Deep Learning-Based Credit Scoring Model: Principles and Implementation

Deep Learning-Based Credit Scoring Model: Principles and Implementation

I. Problem Description
Credit scoring is one of the core tasks in fintech, aiming to predict a user's default probability by analyzing their historical data (e.g., income, liabilities, repayment records). Traditional methods (e.g., logistic regression, decision trees) rely on feature engineering and linear assumptions, whereas deep learning models can automatically capture complex non-linear relationships, making them particularly suitable for high-dimensional sparse data (e.g., multi-source behavioral data). This section will explain how to build a credit scoring model using deep learning, focusing on data preprocessing, model design, training optimization, and interpretability handling.

II. Detailed Solution Steps

1. Data Preprocessing and Feature Engineering

  • Missing Value Handling:
    • Numerical features (e.g., income) are filled with the median, while categorical features (e.g., occupation) are filled with the mode or an "unknown" category.
    • If the missing rate exceeds 30%, consider directly removing the feature.
  • Outlier Handling:
    • For continuous variables (e.g., debt-to-income ratio), use the IQR (Interquartile Range) method to detect outliers and apply Winsorization or truncation.
  • Feature Encoding:
    • Categorical features (e.g., education level) are encoded using One-Hot Encoding or Target Encoding. The latter maps based on the mean of the target label corresponding to the category to avoid dimensionality explosion.
  • Feature Standardization:
    • Apply Z-score standardization to numerical features (e.g., age, income) to stabilize model training.

2. Model Selection and Architecture Design

  • Basic Architecture: Use a Fully Connected Neural Network.
  • Input Layer: The number of nodes equals the feature dimension (e.g., 50 dimensions after processing).
  • Hidden Layer Design:
    • Number of layers: 2~3 layers (to avoid overfitting), with the number of neurons decreasing layer by layer (e.g., 128→64→32).
    • Activation function: Use ReLU for hidden layers due to its fast convergence and mitigation of gradient vanishing.
  • Output Layer:
    • For binary classification (default/non-default), use 1 neuron with a Sigmoid activation function to output the default probability.
  • Regularization Measures:
    • Add Dropout layers (dropout rate 0.2~0.5) to randomly disconnect some neurons and reduce overfitting.
    • Apply L2 regularization (weight decay) to the weights.

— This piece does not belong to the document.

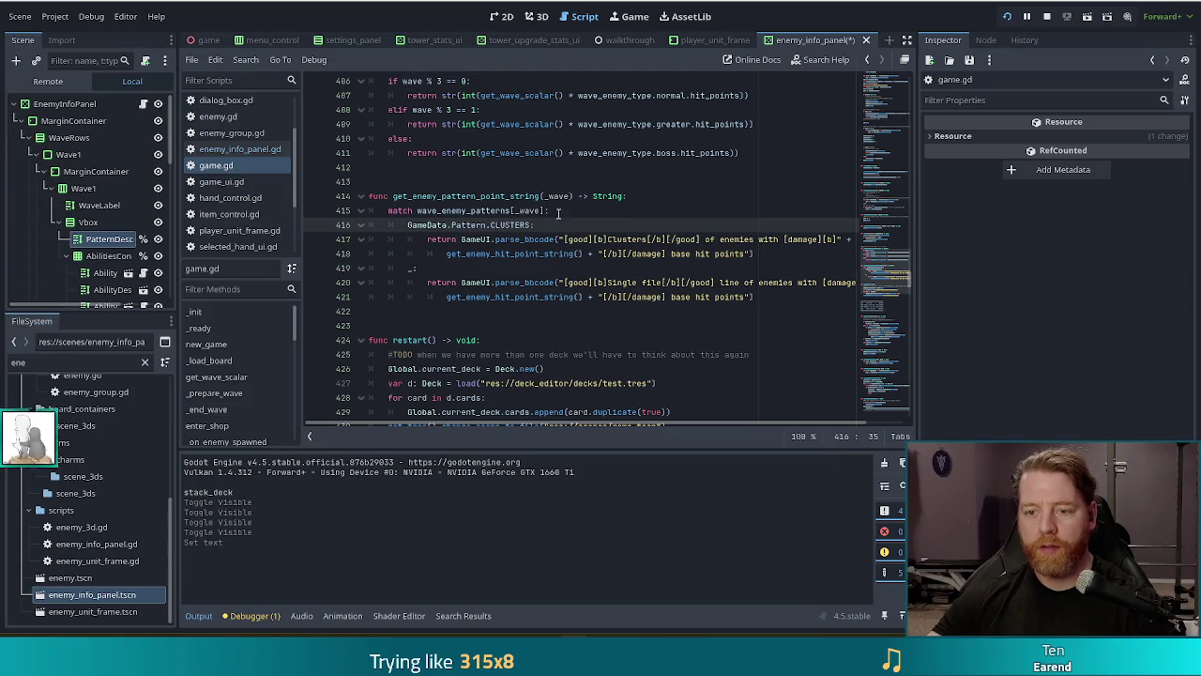
left_click(561, 196)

3. Loss Function and Evaluation Metrics

  • Loss Function: Binary Cross-Entropy, with the formula:
    \(L = -\frac{1}{N} \sum_{i=1}^N [y_i \log(p_i) + (1-y_i) \log(1-p_i)]\)
    where \(y_i\) is the true label and \(p_i\) is the predicted probability.
  • Evaluation Metrics:
    • AUC-ROC: Measures the model's ranking ability (placing high-risk users before low-risk users).
    • KS Value: Evaluates the maximum separation between positive and negative samples; in financial scenarios, KS > 0.3 is typically required.

4. Model Training and Optimization

  • Optimizer Selection: Use the Adam optimizer, which adaptively adjusts the learning rate and incorporates momentum to accelerate convergence.
  • Learning Rate Scheduling: Set the initial learning rate to 0.001. If the validation loss does not decrease for 3 consecutive epochs, reduce it by half.
  • Class Imbalance Handling:
    • If default samples account for only 5%, use oversampling (SMOTE) or weight the loss function (e.g., increase the weight of default samples by 10 times).
  • Early Stopping: Monitor the validation AUC and stop training if there is no improvement for 5 consecutive epochs.

5. Model Interpretability Handling

  • SHAP Value Analysis:
    • Use SHAP (Shapley Additive Explanations) to calculate the contribution of each feature to a single prediction.
    • For example, it may reveal that "number of overdue incidents in the past 3 months" is a core feature influencing default probability.
  • Global Feature Importance:
    • Rank key risk factors through feature permutation importance or average |SHAP values|.

III. Practical Considerations

  1. Data Leakage Prevention: Avoid using future information (e.g., features related to "default status in the next 3 months").
  2. Online Deployment: The model should be converted to ONNX format, deployed via API services for real-time inference, and monitored for distribution stability (e.g., using PSI metrics).
  3. Ethical Risks: Ensure features are non-discriminatory (e.g., based on gender, race) by using adversarial learning to remove the influence of sensitive attributes.

IV. Summary
Deep learning credit scoring models improve prediction accuracy through end-to-end learning but must balance data quality, overfitting control, and interpretability. Future optimizations may involve integrating graph neural networks (e.g., incorporating user social relationships).